Auto-installed (recursively) when the plugin is installed. If a required plugin is blocked by policy, the whole install fails — there is no partial install.

optionalPlugins

An allow-list of plugins this plugin endorses. They are not auto-installed; the list only matters as a carve-out against a forbidden entry (see below).

forbiddenPlugins

A deny-list. Each entry is one of:
  • An exact plugin identity, written as owner/repo, a git URL, or a local path.
  • A glob pattern — any entry containing *. The * matches any sequence of characters, including /. Patterns are normalized into canonical-identity space first, so acme/* becomes https://github.com/acme/* (all of acme’s GitHub repos), */secrets matches a repo named secrets under any owner, and https://gitlab.com/acme/* matches any repo under that path.
  • The lone "*", which matches every other plugin (an un-defeatable lockdown).
The policy rules are:
  • Deny wins.
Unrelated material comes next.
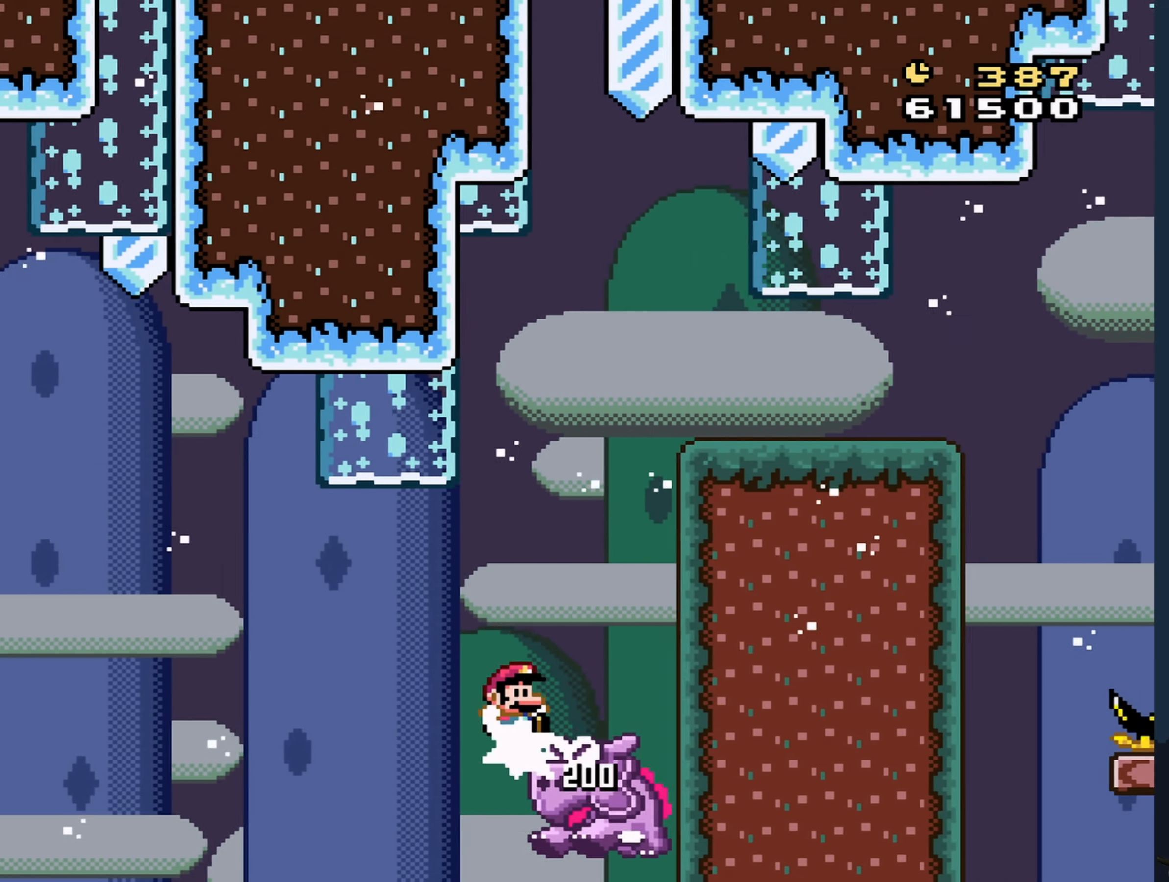
{"buttons": ["B", "Y", "DPAD_RIGHT"], "events": [[450, "DPAD_RIGHT", "down"]]}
A plugin is blocked if any installed plugin forbids it (via its exact identity, a matching glob, or "*").
  • Self-override. A plugin’s own requiredPlugins, optionalPlugins, and itself are exempt from its own forbidden list. So forbiddenPlugins: ["*"] together with optionalPlugins: [B, C] means “allow myself, B, and C; forbid everything else.”
  • No cross-plugin re-permitting. One plugin’s allow-lists cannot re-permit what another plugin forbids. An installed plugin with forbiddenPlugins: ["*"] is an un-defeatable lockdown.
  • Default open. If no installed plugin forbids anything, nothing is blocked.
Policy is enforced at two points:
  • Install time — installing a blocked plugin (or one whose required plugins can’t be satisfied, or whose name collides with an installed plugin) is refused.
  • Load time — if a plugin becomes blocked after install (for example, a forbidding plugin is installed later), it stays on disk but its skills are skipped at session start, with a warning naming the plugin that forbids it.